**ENUNCIADO**
No excerto sobre alegorias e o mundo mental, por que motivo se deve aprender a descobrir a verdade por detrás das alegorias? Explique em uma a três frases.

**EXCERTO PARA LEITURA**
----------
1. Repara nas minhas considerações. Nelas não haverás de intuir senão alegóricos fenómenos e paisagens do mundo externo. Mas também nelas há descrições reais do mundo mental.

2. Também não deves crer que os "lugares" por onde passas no teu andar, tenham algum tipo de existência independente. Semelhante confusão fez amiúde obscurecer profundos ensinamentos e assim, até hoje, alguns crêem que céus, infernos, anjos, demónios, monstros, castelos assombrados, cidades remotas e outras coisas mais, têm realidade visível para os "iluminados". O mesmo preconceito (mas com interpretação inversa) apresou cépticos sem sabedoria, que tomaram essas coisas por simples alusões ou alucinações padecidas por mentes febris.

3. Devo repetir, então, que em tudo isto deves compreender que se trata de verdadeiros estados mentais, ainda que simbolizados com objectos sem existência independente.

4. Tem em conta o que se disse e aprende a des-cobrir a verdade por detrás das alegorias que, em ocasiões desviam a mente, mas noutras traduzem realidades impossíveis de captar sem representação.

Quando se falou das cidades dos deuses, aonde quiseram chegar numerosos heróis de diferentes povos; quando se falou de paraísos, onde deuses e homens conviviam em original natureza transfigurada; quando se falou de quedas e dilúvios, disse-se grande verdade interior.

Depois, os redentores trouxeram a Palavra e chegaram a nós em dupla natureza, para restabelecer aquela nostálgica unidade perdida. Também, então, se disse grande verdade interior.

No entanto, quando se disse tudo aquilo, colocando-o fora da mente, errou-se ou mentiu-se.

De modo inverso, o mundo externo confundido com o interno olhar obriga este a percorrer novos caminhos.

Assim, hoje voa em direcção às estrelas o herói desta idade. Voa através de regiões antes ignoradas.

Voa para fora do seu mundo e, sem sabê-lo, vai impelido até ao interno e luminoso centro.
----------
**CONJUNTO DE DADOS**
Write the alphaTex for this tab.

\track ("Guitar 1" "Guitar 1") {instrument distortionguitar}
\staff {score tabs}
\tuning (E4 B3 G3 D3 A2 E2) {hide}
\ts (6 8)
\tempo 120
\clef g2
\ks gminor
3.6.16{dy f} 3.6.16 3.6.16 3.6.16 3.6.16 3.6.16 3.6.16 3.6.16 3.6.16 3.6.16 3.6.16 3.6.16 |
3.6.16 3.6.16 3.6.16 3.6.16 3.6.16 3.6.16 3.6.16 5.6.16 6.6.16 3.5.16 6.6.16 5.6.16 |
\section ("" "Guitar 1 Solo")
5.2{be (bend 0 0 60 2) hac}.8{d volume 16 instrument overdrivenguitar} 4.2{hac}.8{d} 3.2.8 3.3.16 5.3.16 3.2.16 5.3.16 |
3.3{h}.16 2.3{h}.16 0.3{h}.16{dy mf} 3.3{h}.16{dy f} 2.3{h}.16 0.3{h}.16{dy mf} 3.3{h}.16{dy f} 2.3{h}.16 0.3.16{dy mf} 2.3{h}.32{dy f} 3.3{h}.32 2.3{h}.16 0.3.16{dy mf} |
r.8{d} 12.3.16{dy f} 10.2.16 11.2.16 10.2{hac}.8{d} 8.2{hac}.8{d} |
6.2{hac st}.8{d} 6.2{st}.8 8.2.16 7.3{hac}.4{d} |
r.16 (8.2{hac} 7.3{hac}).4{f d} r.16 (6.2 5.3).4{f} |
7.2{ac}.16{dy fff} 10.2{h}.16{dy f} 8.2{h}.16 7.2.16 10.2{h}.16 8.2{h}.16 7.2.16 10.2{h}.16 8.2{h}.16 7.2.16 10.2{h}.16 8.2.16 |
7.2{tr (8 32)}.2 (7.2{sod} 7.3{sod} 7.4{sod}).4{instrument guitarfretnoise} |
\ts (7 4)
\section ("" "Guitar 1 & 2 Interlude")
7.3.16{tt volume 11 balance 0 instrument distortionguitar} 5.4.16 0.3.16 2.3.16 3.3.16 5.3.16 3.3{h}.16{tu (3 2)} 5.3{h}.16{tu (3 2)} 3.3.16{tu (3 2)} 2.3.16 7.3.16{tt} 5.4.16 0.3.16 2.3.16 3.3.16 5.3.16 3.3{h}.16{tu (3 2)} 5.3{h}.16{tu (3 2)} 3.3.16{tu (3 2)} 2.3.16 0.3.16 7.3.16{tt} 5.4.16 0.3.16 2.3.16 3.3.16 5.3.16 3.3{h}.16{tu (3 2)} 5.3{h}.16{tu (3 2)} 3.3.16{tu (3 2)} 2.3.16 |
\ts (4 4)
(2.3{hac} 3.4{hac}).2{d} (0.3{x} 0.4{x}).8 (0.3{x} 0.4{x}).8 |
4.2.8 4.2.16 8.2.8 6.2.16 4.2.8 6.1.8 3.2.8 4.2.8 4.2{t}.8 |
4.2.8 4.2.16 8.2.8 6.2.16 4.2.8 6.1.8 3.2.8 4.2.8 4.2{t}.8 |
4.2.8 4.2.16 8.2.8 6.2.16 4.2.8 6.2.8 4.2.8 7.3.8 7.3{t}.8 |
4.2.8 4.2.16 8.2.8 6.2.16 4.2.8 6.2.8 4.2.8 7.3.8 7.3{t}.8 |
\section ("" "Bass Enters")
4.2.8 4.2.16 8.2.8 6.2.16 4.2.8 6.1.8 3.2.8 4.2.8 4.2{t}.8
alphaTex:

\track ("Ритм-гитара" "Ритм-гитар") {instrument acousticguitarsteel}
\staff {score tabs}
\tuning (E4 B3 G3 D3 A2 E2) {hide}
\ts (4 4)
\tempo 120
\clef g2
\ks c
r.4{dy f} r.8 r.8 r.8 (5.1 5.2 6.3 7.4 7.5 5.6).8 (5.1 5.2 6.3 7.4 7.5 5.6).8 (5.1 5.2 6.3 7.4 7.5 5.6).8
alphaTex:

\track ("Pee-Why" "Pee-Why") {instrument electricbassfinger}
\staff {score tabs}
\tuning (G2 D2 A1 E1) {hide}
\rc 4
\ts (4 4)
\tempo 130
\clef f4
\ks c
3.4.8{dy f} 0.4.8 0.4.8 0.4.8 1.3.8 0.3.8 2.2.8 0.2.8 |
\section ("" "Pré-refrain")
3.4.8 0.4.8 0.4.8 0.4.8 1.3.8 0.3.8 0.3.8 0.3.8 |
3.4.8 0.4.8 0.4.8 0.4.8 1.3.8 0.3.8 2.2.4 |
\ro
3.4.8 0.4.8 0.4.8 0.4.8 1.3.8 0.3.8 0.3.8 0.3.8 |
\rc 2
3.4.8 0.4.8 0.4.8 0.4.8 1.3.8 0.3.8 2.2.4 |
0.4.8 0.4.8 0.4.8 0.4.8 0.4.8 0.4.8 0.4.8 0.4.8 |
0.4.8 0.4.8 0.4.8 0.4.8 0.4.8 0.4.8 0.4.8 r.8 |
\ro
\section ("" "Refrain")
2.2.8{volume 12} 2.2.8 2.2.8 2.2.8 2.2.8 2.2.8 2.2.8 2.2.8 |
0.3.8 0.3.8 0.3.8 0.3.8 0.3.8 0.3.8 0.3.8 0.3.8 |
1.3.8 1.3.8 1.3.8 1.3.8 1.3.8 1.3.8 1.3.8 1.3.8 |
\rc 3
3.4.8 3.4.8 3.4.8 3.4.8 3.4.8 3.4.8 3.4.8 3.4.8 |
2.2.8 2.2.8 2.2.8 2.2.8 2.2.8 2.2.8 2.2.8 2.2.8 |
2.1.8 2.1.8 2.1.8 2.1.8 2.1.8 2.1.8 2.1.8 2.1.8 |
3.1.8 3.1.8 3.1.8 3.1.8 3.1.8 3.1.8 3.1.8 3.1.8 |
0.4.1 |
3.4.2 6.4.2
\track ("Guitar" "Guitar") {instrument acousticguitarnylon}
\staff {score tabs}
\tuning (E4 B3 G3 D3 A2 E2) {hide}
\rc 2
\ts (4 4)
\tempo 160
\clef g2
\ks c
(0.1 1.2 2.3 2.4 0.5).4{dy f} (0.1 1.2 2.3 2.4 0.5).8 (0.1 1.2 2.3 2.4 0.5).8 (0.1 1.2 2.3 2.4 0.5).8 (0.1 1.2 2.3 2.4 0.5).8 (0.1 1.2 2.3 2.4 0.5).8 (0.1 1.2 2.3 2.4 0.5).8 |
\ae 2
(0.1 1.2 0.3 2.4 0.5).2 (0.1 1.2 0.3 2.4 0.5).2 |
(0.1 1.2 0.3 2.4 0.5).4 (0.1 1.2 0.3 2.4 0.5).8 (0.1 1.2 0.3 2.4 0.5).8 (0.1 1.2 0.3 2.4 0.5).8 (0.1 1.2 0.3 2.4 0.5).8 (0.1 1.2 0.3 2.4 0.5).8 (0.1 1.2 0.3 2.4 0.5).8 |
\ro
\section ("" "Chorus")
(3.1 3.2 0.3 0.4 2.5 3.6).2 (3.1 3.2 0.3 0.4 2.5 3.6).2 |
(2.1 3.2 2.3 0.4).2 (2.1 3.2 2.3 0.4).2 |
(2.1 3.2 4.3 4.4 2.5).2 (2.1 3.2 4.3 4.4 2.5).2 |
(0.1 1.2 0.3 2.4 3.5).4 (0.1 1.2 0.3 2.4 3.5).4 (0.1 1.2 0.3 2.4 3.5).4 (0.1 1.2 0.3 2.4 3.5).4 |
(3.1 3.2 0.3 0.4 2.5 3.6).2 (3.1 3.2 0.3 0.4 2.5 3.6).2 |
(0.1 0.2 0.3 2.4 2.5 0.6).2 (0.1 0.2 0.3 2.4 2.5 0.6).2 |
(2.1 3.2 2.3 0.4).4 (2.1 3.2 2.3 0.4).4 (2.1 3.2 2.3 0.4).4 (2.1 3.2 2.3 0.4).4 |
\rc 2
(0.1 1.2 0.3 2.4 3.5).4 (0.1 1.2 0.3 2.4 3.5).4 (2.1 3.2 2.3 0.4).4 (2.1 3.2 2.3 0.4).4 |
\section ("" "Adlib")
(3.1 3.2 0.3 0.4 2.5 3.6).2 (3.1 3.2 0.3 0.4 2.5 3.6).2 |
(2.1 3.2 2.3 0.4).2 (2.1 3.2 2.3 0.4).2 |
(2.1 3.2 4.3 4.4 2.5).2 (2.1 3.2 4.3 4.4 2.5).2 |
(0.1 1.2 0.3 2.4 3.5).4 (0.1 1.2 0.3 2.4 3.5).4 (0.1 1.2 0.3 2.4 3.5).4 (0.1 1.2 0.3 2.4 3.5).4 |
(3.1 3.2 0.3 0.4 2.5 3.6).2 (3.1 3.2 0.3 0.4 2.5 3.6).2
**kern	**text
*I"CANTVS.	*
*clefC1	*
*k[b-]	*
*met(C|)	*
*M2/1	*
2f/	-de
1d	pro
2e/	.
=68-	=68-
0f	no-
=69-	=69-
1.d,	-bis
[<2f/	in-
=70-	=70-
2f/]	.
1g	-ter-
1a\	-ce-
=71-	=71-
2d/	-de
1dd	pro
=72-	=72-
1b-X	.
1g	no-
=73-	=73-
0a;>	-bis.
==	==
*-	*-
----------
**RESPOSTA**
As alegorias, em certas ocasiões, desviam a mente. Noutras, porém, traduzem realidades que seria impossível captar sem representação.